Converting user from General to LDAP User – For General User ‘User Type’ is displayed as “General”.To convert user from general user to LDAP user –
· click on edit user. Opens drawer with General User checked.
· Under User Type move switcher to LDAP User. And select the registered LDAP domains from dropdown on which user needs to be searched. User is searched on that domain with email value. Ex. for above user the search will happen for user on LDAP server with email [email protected]. If matching email is found for any user the details are auto-filled. Then click Update.
Converting user from LDAP User to General User – For LDAP User ‘User Type’ is displayed as “LDAP/DOMAIN_NAME”. To convert user from LDAP user to general user –
· click on edit user. It opens below drawer showing LDAP User as checked.
· Under User Type move switcher from LDAP User to General User. Enter a new password for general user to be used for login, click save. Password is required for general users. Username can be changed while switching from LDAP to general user.
Login Related Functionalities
To allow LDAP users to login for an added LDAP Domain. Below conditions should be met –
· User should be added via Add user/group. Only LDAP users registered in Application as LDAP Domain users are allowed to login via LDAP creds.
· LDAP Domain linked to user trying login should be enabled.
· Global Enable/ Disable LDAP login should be enabled.

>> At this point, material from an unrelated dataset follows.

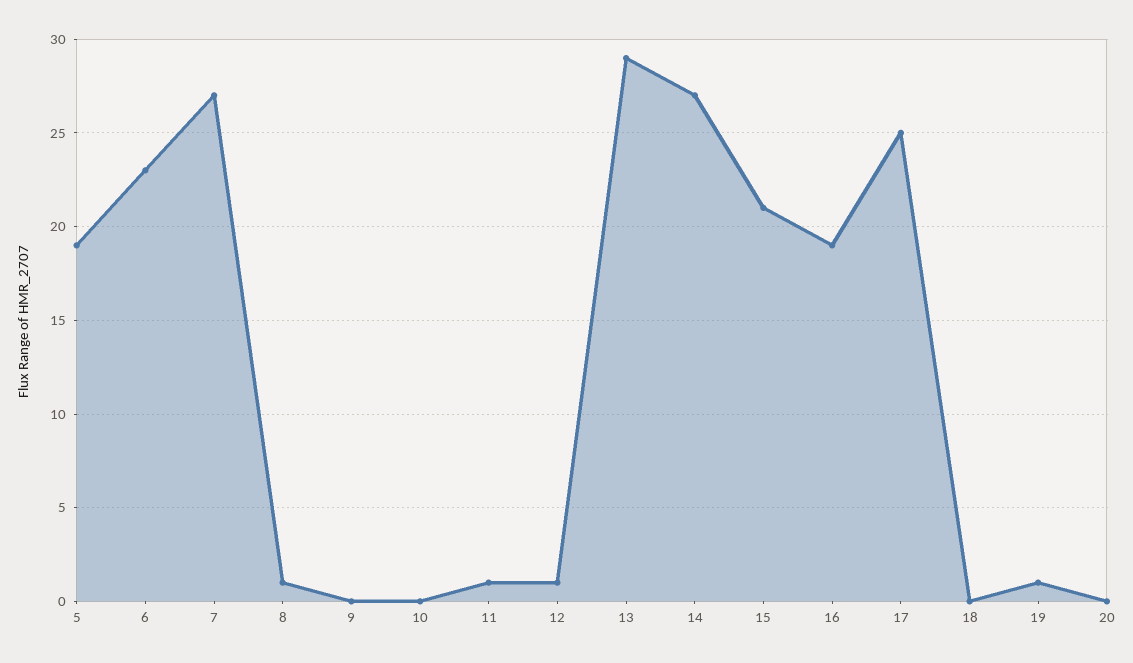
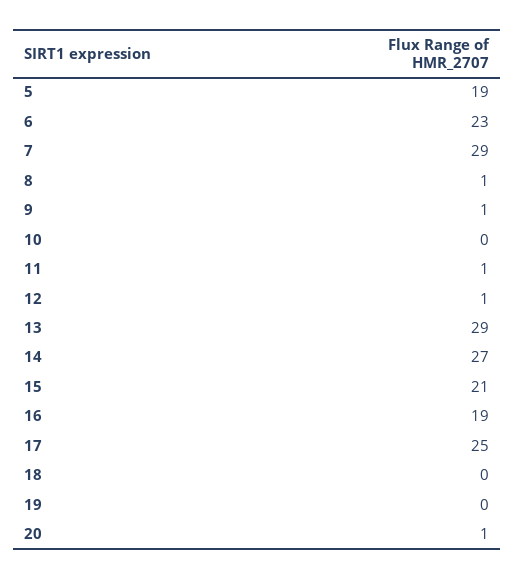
7: 27 -> 29
9: 0 -> 1
19: 1 -> 0
20: 0 -> 1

To disallow any login for LDAP users –
· To disallow all LDAP users login irrespective of LDAP Domain, Disable the Global Enable/ Disable LDAP login. This will allow only local authentication for general users.
· To disallow single LDAP Domain based users from login, individual LDAP Domain can be disabled. This will block any LDAP users from login belonging to disabled LDAP Domain but login will be allowed for other enabled LDAP Domains.
LDAP Users login username – Whatever value is selected as username identifier on addition of LDAP Domain, same vaue for LDAP users need to be used as username for login.
Ex. LDAP Domain registered is set with ‘Username Identifier’ as uid. Now we added Test1 user as LDAP user, Test1 LDAP user has uid value as ‘test_1’ on LDAP server. So ‘test_1’ need to be used as username on login along with LDAP password.
Security Related Functionalities
Master User password for LDAP Domain registered is saved as encrypted value. To reset the keys on basis of which encryption/decryption takes place, below file can be used –
‘/opt/zmanda/amanda/bin/reset-keys.sh’
This gives us 2 options for reset of keys as below–
· NORMAL RESET – In case of normal reset, all the keys will be reset, any registered LDAP domains using the keys will be made compatible with new set of keys and will remain usable.
· HARD RESET – In case of Hard reset only the keys are changed, no changes will be made for existing LDAP domains. This will make already existing passwords unusable. The passwords, if exist, for any LDAP domain will require a reset/update from UI.